Exercise task A: Reproduce, word for word, the stretch of the perfume-making thread from "I was asked" through "Gentleman (Jul 16, 2015)".

Supplied text:
# How to make my own perfume



## Spice (Jul 15, 2015)

I was asked to make a perfume of eo for someone, I am right in the process of blending Patch, Lemon, Frankincense and Ylang Ylang. Then I thought, am I to add a carrier old?If so how much oil to how much eo? :wave:


----------



## The Efficacious Gentleman (Jul 16, 2015)

Are you making an eau de perfume or perfume oil?


----------



## lsg (Jul 16, 2015)

Here is an old link to Snowdrift Farms about perfume making:

http://web.archive.org/web/20110811061238/http://www.snowdriftfarm.com/form_perfumes.html


----------



## shunt2011 (Jul 16, 2015)

I make roll on perfume oils. I use fractionated co. I also make a fragrance balm. They are basically a lotion bar with more fragrance.  Check the IFRA usage for max usage in this type of product.  One I make would be 1oz oil and .50 fragrance.


----------



## Spice (Jul 17, 2015)

The Efficacious Gentleman said:


> Are you making an eau de perfume or perfume oil?


  I'm making a perfume oil.


----------



## Spice (Jul 17, 2015)

lsg said:


> Here is an old link to Snowdrift Farms about perfume making:
> 
> http://web.archive.org/web/20110811061238/http://www.snowdriftfarm.com/form_perfumes.html


Wonderful page! I got a lot of good info. This should get me on a good start. Thank you.

Exercise task B: Transcribe every line of the records below exactly, leaving the pictures out of your answer.

Data items:
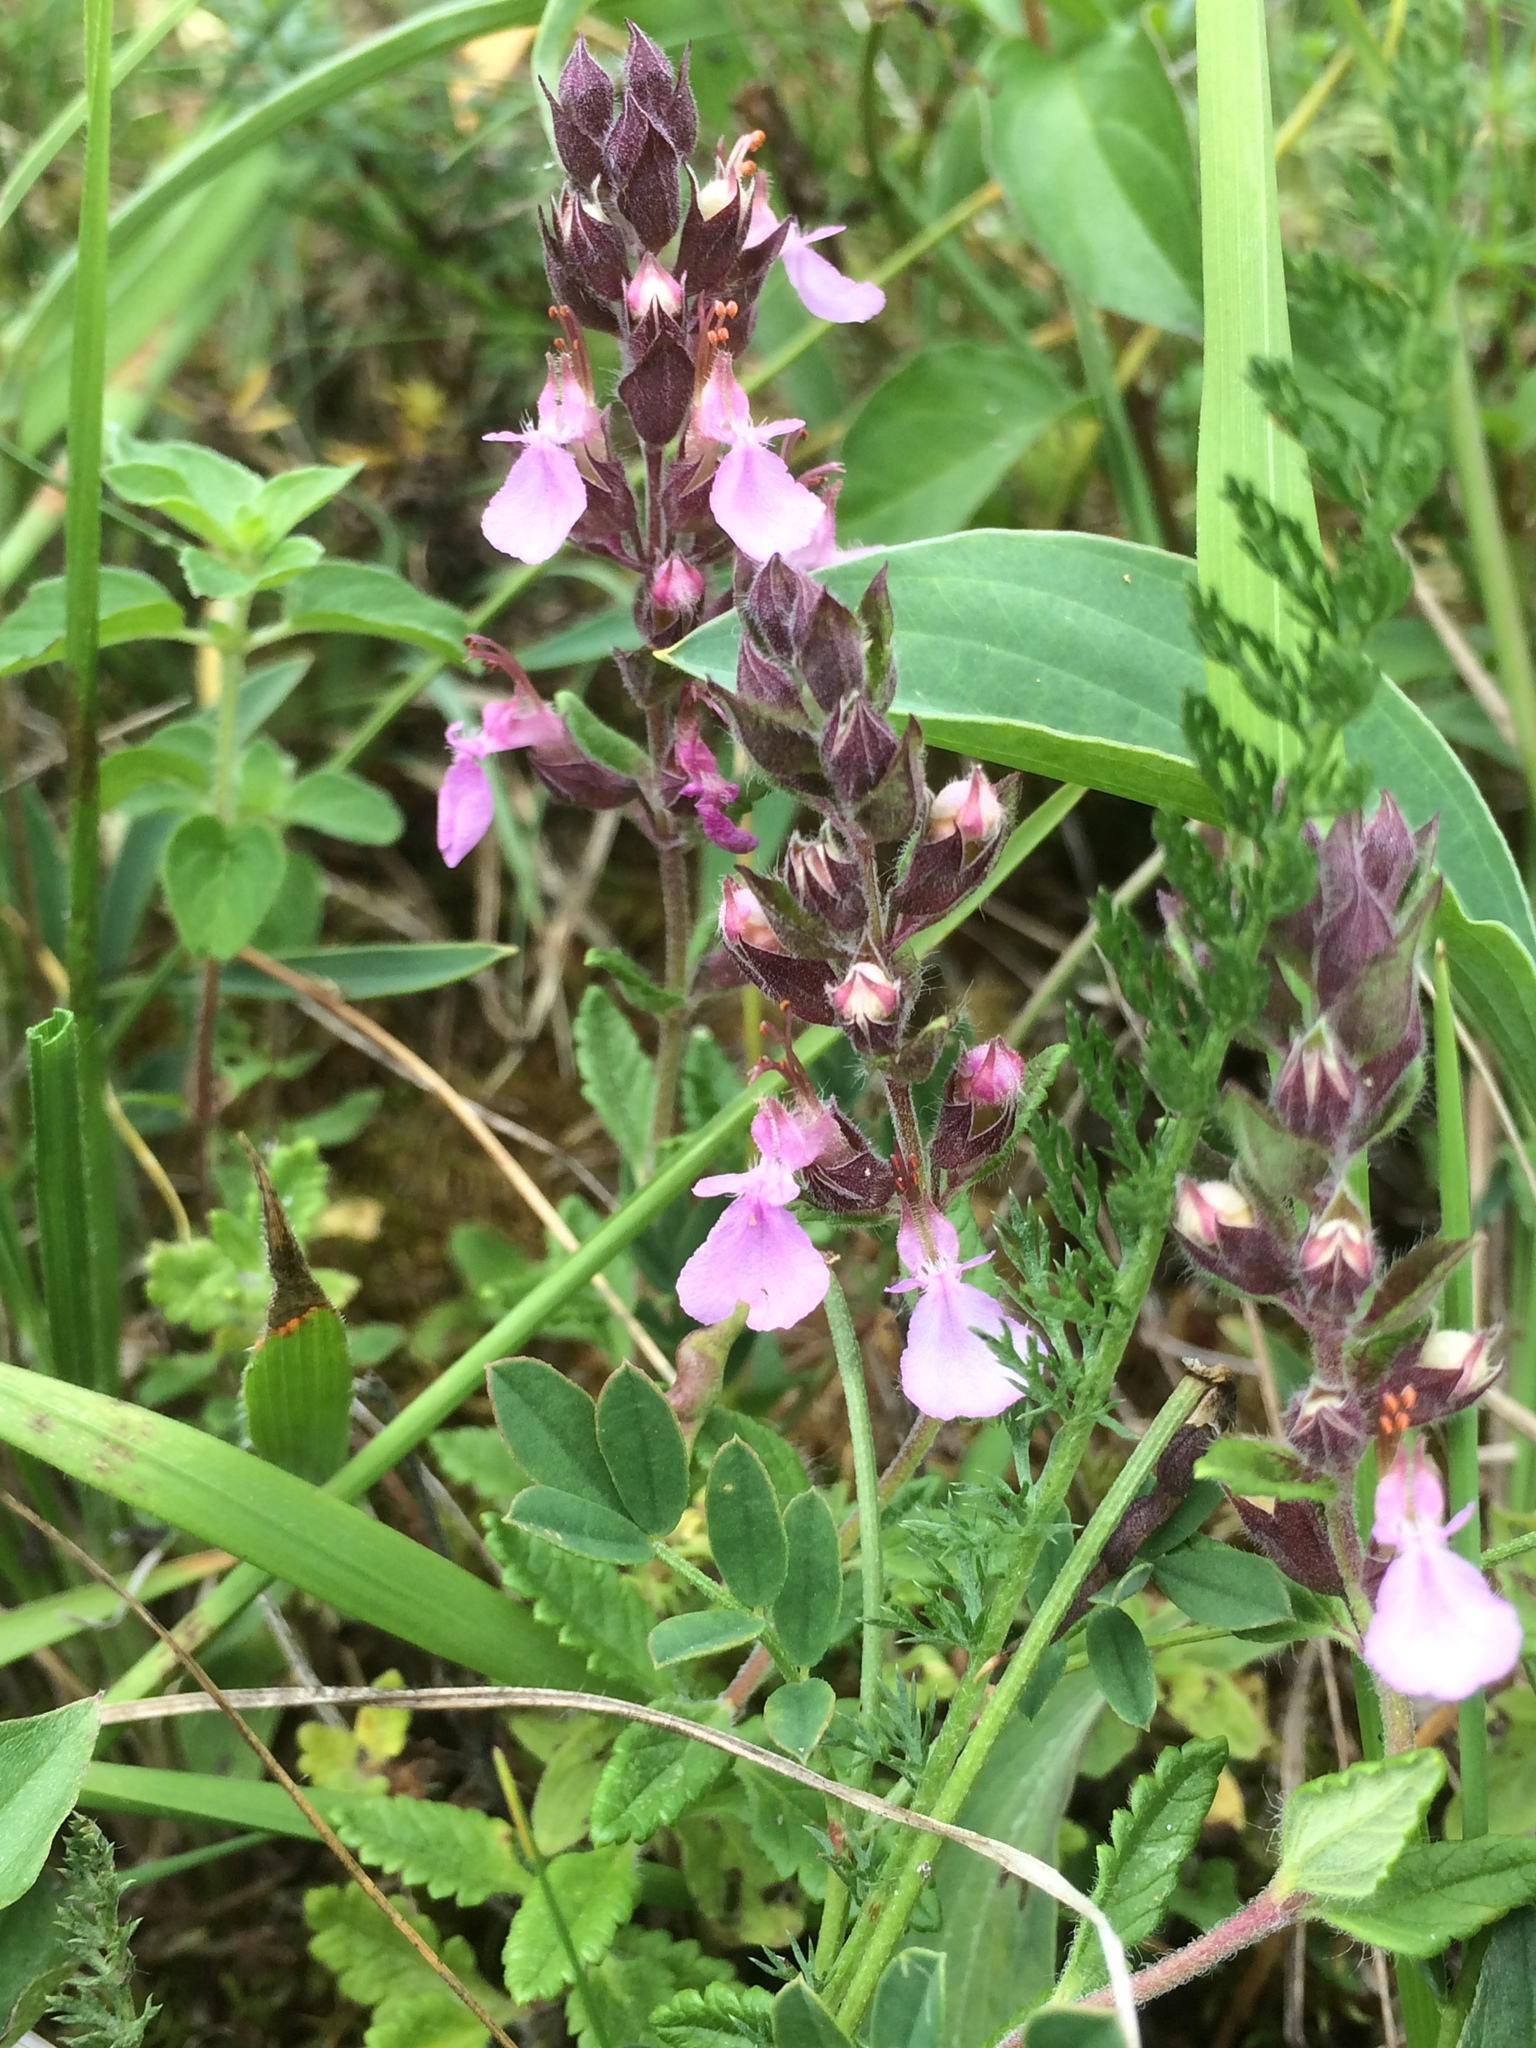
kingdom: Plantae
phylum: Tracheophyta
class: Magnoliopsida
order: Lamiales
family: Lamiaceae
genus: Teucrium
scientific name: Teucrium chamaedrys
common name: Wall germander
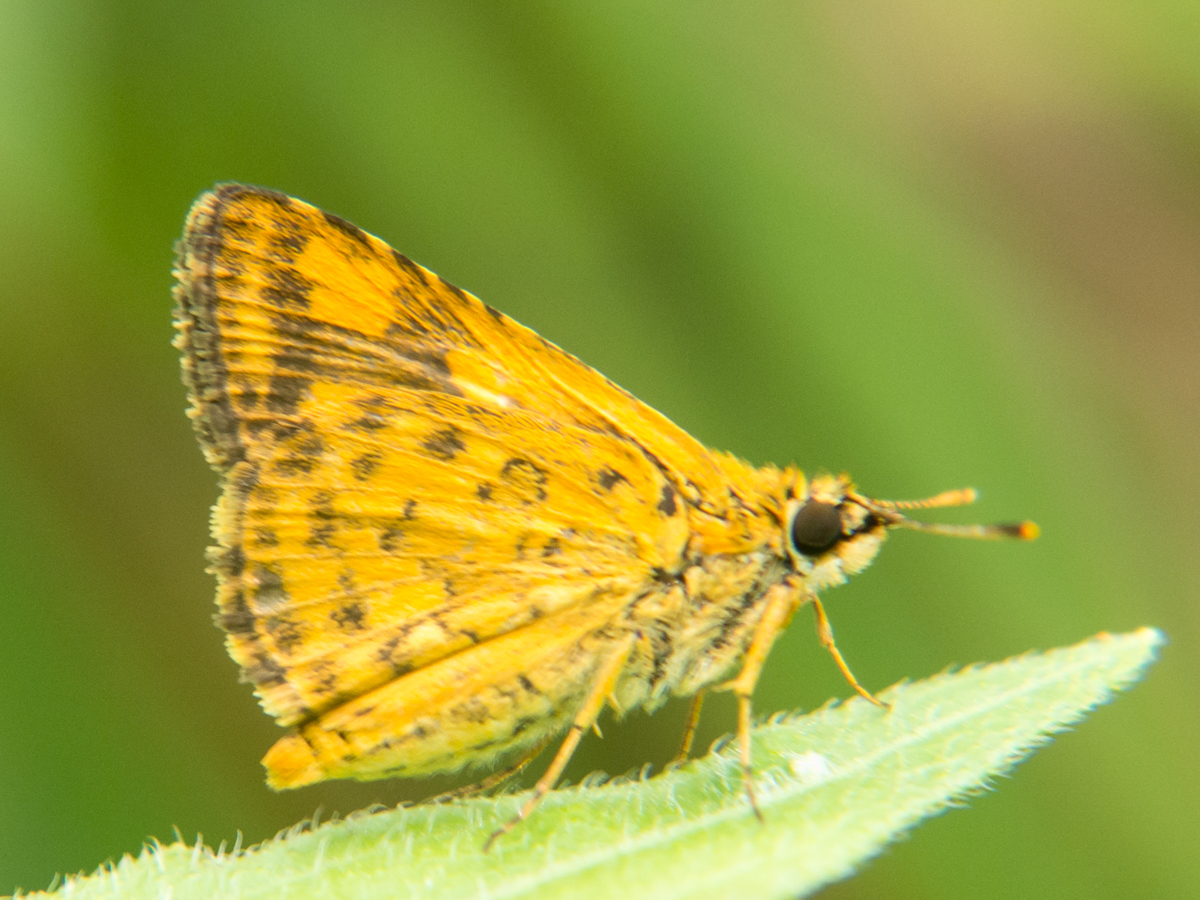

Exercise result A:
I was asked to make a perfume of eo for someone, I am right in the process of blending Patch, Lemon, Frankincense and Ylang Ylang. Then I thought, am I to add a carrier old?If so how much oil to how much eo? :wave:


----------



## The Efficacious Gentleman (Jul 16, 2015)

Exercise result B:
kingdom: Plantae
phylum: Tracheophyta
class: Magnoliopsida
order: Lamiales
family: Lamiaceae
genus: Teucrium
scientific name: Teucrium chamaedrys
common name: Wall germander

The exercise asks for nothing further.